▶ _The problem_: Please reproduce the following records exactly as they appear.

[Opening Dataset extract section]

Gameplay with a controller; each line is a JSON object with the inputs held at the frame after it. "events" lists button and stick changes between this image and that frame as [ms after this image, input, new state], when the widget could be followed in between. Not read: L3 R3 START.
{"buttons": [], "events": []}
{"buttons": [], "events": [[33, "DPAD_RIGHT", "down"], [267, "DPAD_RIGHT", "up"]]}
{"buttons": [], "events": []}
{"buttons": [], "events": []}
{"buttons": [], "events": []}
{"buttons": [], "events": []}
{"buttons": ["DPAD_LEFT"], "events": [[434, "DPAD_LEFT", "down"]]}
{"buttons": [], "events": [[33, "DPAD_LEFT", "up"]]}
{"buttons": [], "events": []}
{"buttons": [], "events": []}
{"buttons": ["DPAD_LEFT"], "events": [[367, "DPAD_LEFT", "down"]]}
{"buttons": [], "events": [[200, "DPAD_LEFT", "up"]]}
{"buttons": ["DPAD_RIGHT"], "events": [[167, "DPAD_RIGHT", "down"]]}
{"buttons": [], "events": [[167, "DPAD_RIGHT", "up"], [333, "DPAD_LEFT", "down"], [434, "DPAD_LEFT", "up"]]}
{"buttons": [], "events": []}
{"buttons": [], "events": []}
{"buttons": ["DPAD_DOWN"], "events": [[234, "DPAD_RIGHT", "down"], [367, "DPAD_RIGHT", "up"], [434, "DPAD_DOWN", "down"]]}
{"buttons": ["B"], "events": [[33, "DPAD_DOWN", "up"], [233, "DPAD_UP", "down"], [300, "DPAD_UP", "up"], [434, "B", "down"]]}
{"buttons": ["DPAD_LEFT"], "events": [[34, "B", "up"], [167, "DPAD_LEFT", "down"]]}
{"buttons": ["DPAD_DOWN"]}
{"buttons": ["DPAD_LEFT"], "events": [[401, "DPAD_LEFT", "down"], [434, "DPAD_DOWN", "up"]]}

[Closing Dataset extract section]

▶ _Reply to the exercise_:
Gameplay with a controller; each line is a JSON object with the inputs held at the frame after it. "events" lists button and stick changes between this image and that frame as [ms after this image, input, new state], when the widget could be followed in between. Not read: L3 R3 START.
{"buttons": [], "events": []}
{"buttons": [], "events": [[33, "DPAD_RIGHT", "down"], [267, "DPAD_RIGHT", "up"]]}
{"buttons": [], "events": []}
{"buttons": [], "events": []}
{"buttons": [], "events": []}
{"buttons": [], "events": []}
{"buttons": ["DPAD_LEFT"], "events": [[434, "DPAD_LEFT", "down"]]}
{"buttons": [], "events": [[33, "DPAD_LEFT", "up"]]}
{"buttons": [], "events": []}
{"buttons": [], "events": []}
{"buttons": ["DPAD_LEFT"], "events": [[367, "DPAD_LEFT", "down"]]}
{"buttons": [], "events": [[200, "DPAD_LEFT", "up"]]}
{"buttons": ["DPAD_RIGHT"], "events": [[167, "DPAD_RIGHT", "down"]]}
{"buttons": [], "events": [[167, "DPAD_RIGHT", "up"], [333, "DPAD_LEFT", "down"], [434, "DPAD_LEFT", "up"]]}
{"buttons": [], "events": []}
{"buttons": [], "events": []}
{"buttons": ["DPAD_DOWN"], "events": [[234, "DPAD_RIGHT", "down"], [367, "DPAD_RIGHT", "up"], [434, "DPAD_DOWN", "down"]]}
{"buttons": ["B"], "events": [[33, "DPAD_DOWN", "up"], [233, "DPAD_UP", "down"], [300, "DPAD_UP", "up"], [434, "B", "down"]]}
{"buttons": ["DPAD_LEFT"], "events": [[34, "B", "up"], [167, "DPAD_LEFT", "down"]]}
{"buttons": ["DPAD_DOWN"]}
{"buttons": ["DPAD_LEFT"], "events": [[401, "DPAD_LEFT", "down"], [434, "DPAD_DOWN", "up"]]}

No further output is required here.